◆ Given task: Pull out each line in the rows below that contains the string "opExtrude". The match is case-sensitive.

◆ Listing:
☆ ☆ ☆ ☆ ☆

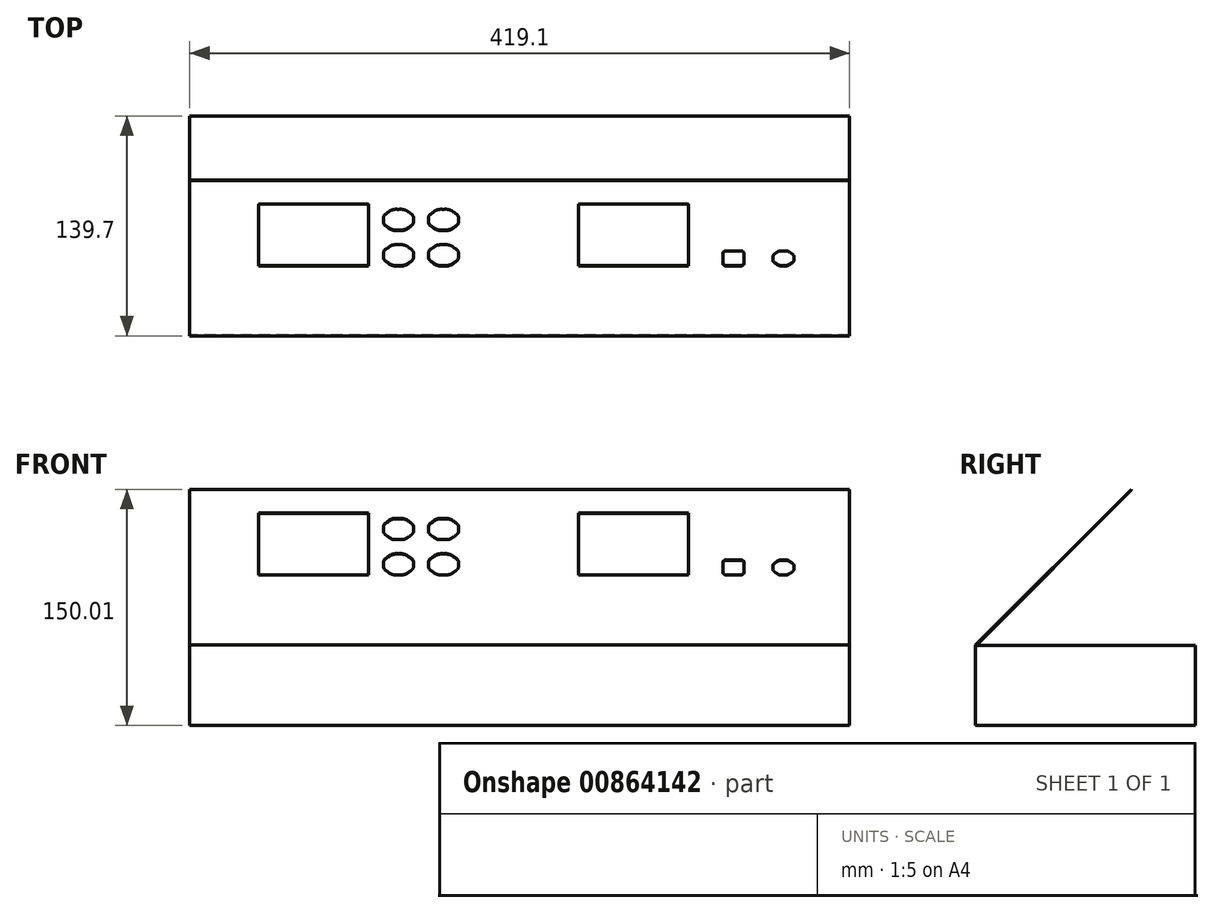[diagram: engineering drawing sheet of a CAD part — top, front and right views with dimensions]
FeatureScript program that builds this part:
annotation { "Feature Type Name" : "Feature", "Feature Type Description" : "" }
export const myFeature = defineFeature(function(context is Context, id is Id, definition is map)
    precondition{}
    {
        {
            var Q0;
            Q0=qCreatedBy(makeId("Right.planeOp"),FACE);
            var sketch = newSketch(context, id + "F0", { "sketchPlane" : qUnion([Q0])});
            skLineSegment(sketch, "E0.bottom", {"start": v(0, 0) * mm, "end": v(-139.7, 0) * mm});
            skLineSegment(sketch, "E0.top", {"start": v(0, 50.8) * mm, "end": v(-139.3, 50.8) * mm});
            skLineSegment(sketch, "E0.left", {"start": v(0, 0) * mm, "end": v(0, 50.8) * mm});
            skLineSegment(sketch, "E0.right", {"start": v(-139.7, 0) * mm, "end": v(-139.7, 51.22) * mm});
            skLineSegment(sketch, "E1", {"start": v(-139.7, 51.22) * mm, "end": v(-40.92, 150) * mm});
            skLineSegment(sketch, "E2", {"start": v(-40.92, 150) * mm, "end": v(-40.63, 149.72) * mm});
            skLineSegment(sketch, "E3", {"start": v(-40.63, 149.72) * mm, "end": v(-139.3, 51.05) * mm});
            skLineSegment(sketch, "E4", {"start": v(-139.3, 50.8) * mm, "end": v(-139.3, 51.05) * mm});
            skLineSegment(sketch, "E5", {"start": v(-139.3, 50.8) * mm, "end": v(-139.7, 50.8) * mm, "construction": true});
            skSolve(sketch);
        }
        {
            var Q0;
            Q0=qSketchRegion(id+"F0",true);
            extrude(context, id + "F1", {"entities" : qUnion([Q0]), "endBound" : BoundingType.SYMMETRIC, "depth" : 419.1 * mm, "offsetDistance" : 25.4 * mm});
        }
        {
            var Q0;
            Q0=makeQuery(id+"F1.opExtrude","SWEPT_FACE",FACE,{"disambiguationData":[OSD([sQuery(id+"F0.wireOp",EDGE,"E1")])]});
            var sketch = newSketch(context, id + "F2", { "sketchPlane" : qUnion([Q0])});
            skLineSegment(sketch, "E6", {"start": v(-96.08, 0.3) * mm, "end": v(-96.08, 55.86) * mm});
            skLineSegment(sketch, "E7", {"start": v(-96.08, 55.86) * mm, "end": v(-165.93, 55.86) * mm});
            skLineSegment(sketch, "E8", {"start": v(-165.93, 55.86) * mm, "end": v(-165.93, 0.3) * mm});
            skLineSegment(sketch, "E9", {"start": v(-165.93, 0.3) * mm, "end": v(-96.08, 0.3) * mm});
            skLineSegment(sketch, "E10", {"start": v(-210.38, -63.2) * mm, "end": v(-210.38, 75.7) * mm, "construction": true});
            skLineSegment(sketch, "E11", {"start": v(37.28, 55.86) * mm, "end": v(37.28, 0.3) * mm});
            skLineSegment(sketch, "E12", {"start": v(128.96, 11.41) * mm, "end": v(128.96, 2.68) * mm});
            skLineSegment(sketch, "E13", {"start": v(208.71, -63.2) * mm, "end": v(208.71, 75.7) * mm, "construction": true});
            skLineSegment(sketch, "E14", {"start": v(107.13, 0.3) * mm, "end": v(107.13, 55.86) * mm});
            skLineSegment(sketch, "E15", {"start": v(140.07, 13.8) * mm, "end": v(131.34, 13.8) * mm});
            skLineSegment(sketch, "E16", {"start": v(131.34, 0.3) * mm, "end": v(140.07, 0.3) * mm});
            skLineSegment(sketch, "E17", {"start": v(142.45, 2.68) * mm, "end": v(142.45, 11.41) * mm});
            skLineSegment(sketch, "E18", {"start": v(107.13, 6.55) * mm, "end": v(107.13, 32.95) * mm});
            skLineSegment(sketch, "E19", {"start": v(107.13, 55.86) * mm, "end": v(37.28, 55.86) * mm});
            skLineSegment(sketch, "E20", {"start": v(37.28, 0.3) * mm, "end": v(107.13, 0.3) * mm});
            skLineSegment(sketch, "E21", {"start": v(-210.38, 75.7) * mm, "end": v(208.71, 75.7) * mm, "construction": true});
            skLineSegment(sketch, "E22", {"start": v(208.71, -63.2) * mm, "end": v(-210.38, -63.2) * mm, "construction": true});
            skFitSpline(sketch, "E23", {"points": [v(-77.03, 51.1) * mm, v(-79.53, 51.1) * mm, v(-82, 50.08) * mm, v(-83.77, 48.31) * mm, v(-85.53, 46.55) * mm, v(-86.56, 44.07) * mm, v(-86.56, 41.58) * mm, v(-86.56, 39.08) * mm, v(-85.53, 36.6) * mm, v(-83.77, 34.84) * mm]});
            skFitSpline(sketch, "E24", {"points": [v(-83.77, 34.84) * mm, v(-82, 33.08) * mm, v(-79.53, 32.05) * mm, v(-77.03, 32.05) * mm, v(-74.54, 32.05) * mm, v(-72.06, 33.08) * mm, v(-70.3, 34.84) * mm]});
            skFitSpline(sketch, "E25", {"points": [v(-70.3, 34.84) * mm, v(-68.54, 36.6) * mm, v(-67.5, 39.08) * mm, v(-67.5, 41.58) * mm, v(-67.5, 44.07) * mm, v(-68.54, 46.55) * mm, v(-70.3, 48.31) * mm]});
            skFitSpline(sketch, "E26", {"points": [v(-70.3, 48.31) * mm, v(-72.06, 50.08) * mm, v(-74.54, 51.1) * mm, v(-77.03, 51.1) * mm]});
            skFitSpline(sketch, "E27", {"points": [v(-77.03, 19.35) * mm, v(-79.53, 19.35) * mm, v(-82, 18.33) * mm, v(-83.77, 16.56) * mm, v(-85.53, 14.8) * mm, v(-86.56, 12.32) * mm, v(-86.56, 9.83) * mm, v(-86.56, 7.33) * mm, v(-85.53, 4.86) * mm, v(-83.77, 3.1) * mm]});
            skFitSpline(sketch, "E28", {"points": [v(-83.77, 3.1) * mm, v(-82, 1.33) * mm, v(-79.53, 0.3) * mm, v(-77.03, 0.3) * mm, v(-74.54, 0.3) * mm, v(-72.06, 1.33) * mm, v(-70.3, 3.1) * mm]});
            skFitSpline(sketch, "E29", {"points": [v(-70.3, 3.1) * mm, v(-68.54, 4.86) * mm, v(-67.5, 7.33) * mm, v(-67.5, 9.83) * mm, v(-67.5, 12.32) * mm, v(-68.54, 14.8) * mm, v(-70.3, 16.56) * mm]});
            skFitSpline(sketch, "E30", {"points": [v(-70.3, 16.56) * mm, v(-72.06, 18.33) * mm, v(-74.54, 19.35) * mm, v(-77.03, 19.35) * mm]});
            skFitSpline(sketch, "E31", {"points": [v(-48.44, 19.35) * mm, v(-50.94, 19.35) * mm, v(-53.42, 18.33) * mm, v(-55.18, 16.56) * mm, v(-56.94, 14.8) * mm, v(-57.97, 12.32) * mm, v(-57.97, 9.83) * mm, v(-57.97, 7.33) * mm, v(-56.94, 4.86) * mm, v(-55.18, 3.1) * mm]});
            skFitSpline(sketch, "E32", {"points": [v(-55.18, 3.1) * mm, v(-53.42, 1.33) * mm, v(-50.94, 0.3) * mm, v(-48.44, 0.3) * mm, v(-45.95, 0.3) * mm, v(-43.47, 1.33) * mm, v(-41.7, 3.1) * mm]});
            skFitSpline(sketch, "E33", {"points": [v(-41.7, 3.1) * mm, v(-39.95, 4.86) * mm, v(-38.92, 7.33) * mm, v(-38.92, 9.83) * mm, v(-38.92, 12.32) * mm, v(-39.95, 14.8) * mm, v(-41.7, 16.56) * mm]});
            skFitSpline(sketch, "E34", {"points": [v(-41.7, 16.56) * mm, v(-43.47, 18.33) * mm, v(-45.95, 19.35) * mm, v(-48.44, 19.35) * mm]});
            skFitSpline(sketch, "E35", {"points": [v(-48.44, 51.1) * mm, v(-50.94, 51.1) * mm, v(-53.42, 50.08) * mm, v(-55.18, 48.31) * mm, v(-56.94, 46.55) * mm, v(-57.97, 44.07) * mm, v(-57.97, 41.58) * mm, v(-57.97, 39.08) * mm, v(-56.94, 36.6) * mm, v(-55.18, 34.84) * mm]});
            skFitSpline(sketch, "E36", {"points": [v(-55.18, 34.84) * mm, v(-53.42, 33.08) * mm, v(-50.94, 32.05) * mm, v(-48.44, 32.05) * mm, v(-45.95, 32.05) * mm, v(-43.47, 33.08) * mm, v(-41.7, 34.84) * mm]});
            skFitSpline(sketch, "E37", {"points": [v(-41.7, 34.84) * mm, v(-39.95, 36.6) * mm, v(-38.92, 39.08) * mm, v(-38.92, 41.58) * mm, v(-38.92, 44.07) * mm, v(-39.95, 46.55) * mm, v(-41.7, 48.31) * mm]});
            skFitSpline(sketch, "E38", {"points": [v(-41.7, 48.31) * mm, v(-43.47, 50.08) * mm, v(-45.95, 51.1) * mm, v(-48.44, 51.1) * mm]});
            skFitSpline(sketch, "E39", {"points": [v(128.96, 2.68) * mm, v(128.96, 2.06) * mm, v(129.22, 1.44) * mm, v(129.66, 1) * mm]});
            skFitSpline(sketch, "E40", {"points": [v(129.66, 1) * mm, v(130.1, 0.56) * mm, v(130.72, 0.3) * mm, v(131.34, 0.3) * mm]});
            skFitSpline(sketch, "E41", {"points": [v(131.34, 13.8) * mm, v(130.72, 13.8) * mm, v(130.1, 13.54) * mm, v(129.66, 13.1) * mm]});
            skFitSpline(sketch, "E42", {"points": [v(129.66, 13.1) * mm, v(129.22, 12.66) * mm, v(128.96, 12.04) * mm, v(128.96, 11.41) * mm]});
            skFitSpline(sketch, "E43", {"points": [v(167.46, 13.8) * mm, v(165.69, 13.8) * mm, v(163.93, 13.07) * mm, v(162.69, 11.82) * mm]});
            skFitSpline(sketch, "E44", {"points": [v(162.69, 11.82) * mm, v(161.44, 10.57) * mm, v(160.7, 8.82) * mm, v(160.7, 7.05) * mm, v(160.7, 5.28) * mm, v(161.44, 3.53) * mm, v(162.69, 2.28) * mm]});
            skFitSpline(sketch, "E45", {"points": [v(162.69, 2.28) * mm, v(163.93, 1.03) * mm, v(165.69, 0.3) * mm, v(167.46, 0.3) * mm, v(169.22, 0.3) * mm, v(170.98, 1.03) * mm, v(172.23, 2.28) * mm]});
            skFitSpline(sketch, "E46", {"points": [v(172.23, 2.28) * mm, v(173.48, 3.53) * mm, v(174.2, 5.28) * mm, v(174.2, 7.05) * mm, v(174.2, 8.82) * mm, v(173.48, 10.57) * mm, v(172.23, 11.82) * mm]});
            skFitSpline(sketch, "E47", {"points": [v(172.23, 11.82) * mm, v(170.98, 13.07) * mm, v(169.22, 13.8) * mm, v(167.46, 13.8) * mm]});
            skFitSpline(sketch, "E48", {"points": [v(142.45, 11.41) * mm, v(142.45, 12.04) * mm, v(142.2, 12.66) * mm, v(141.75, 13.1) * mm, v(141.31, 13.54) * mm, v(140.7, 13.8) * mm, v(140.07, 13.8) * mm]});
            skFitSpline(sketch, "E49", {"points": [v(140.07, 0.3) * mm, v(140.7, 0.3) * mm, v(141.31, 0.56) * mm, v(141.75, 1) * mm]});
            skFitSpline(sketch, "E50", {"points": [v(141.75, 1) * mm, v(142.2, 1.44) * mm, v(142.45, 2.06) * mm, v(142.45, 2.68) * mm]});
            skSolve(sketch);
        }
        {
            var Q0;
            Q0=qSketchRegion(id+"F2",true);
            var Q1;
            Q1=makeQuery(id+"F1.opExtrude","SWEPT_FACE",FACE,{"disambiguationData":[OSD([sQuery(id+"F0.wireOp",EDGE,"E3")])]});
            extrude(context, id + "F3", {"entities" : qUnion([Q0]), "operationType" : NewBodyOperationType.REMOVE, "endBound" : BoundingType.UP_TO_SURFACE, "oppositeDirection" : true, "depth" : 25.4 * mm, "endBoundEntityFace" : qUnion([Q1]), "offsetDistance" : 25.4 * mm});
        }
    });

☆ ☆ ☆ ☆ ☆

◆ Written solution:
            Q0=makeQuery(id+"F1.opExtrude","SWEPT_FACE",FACE,{"disambiguationData":[OSD([sQuery(id+"F0.wireOp",EDGE,"E1")])]});
            Q1=makeQuery(id+"F1.opExtrude","SWEPT_FACE",FACE,{"disambiguationData":[OSD([sQuery(id+"F0.wireOp",EDGE,"E3")])]});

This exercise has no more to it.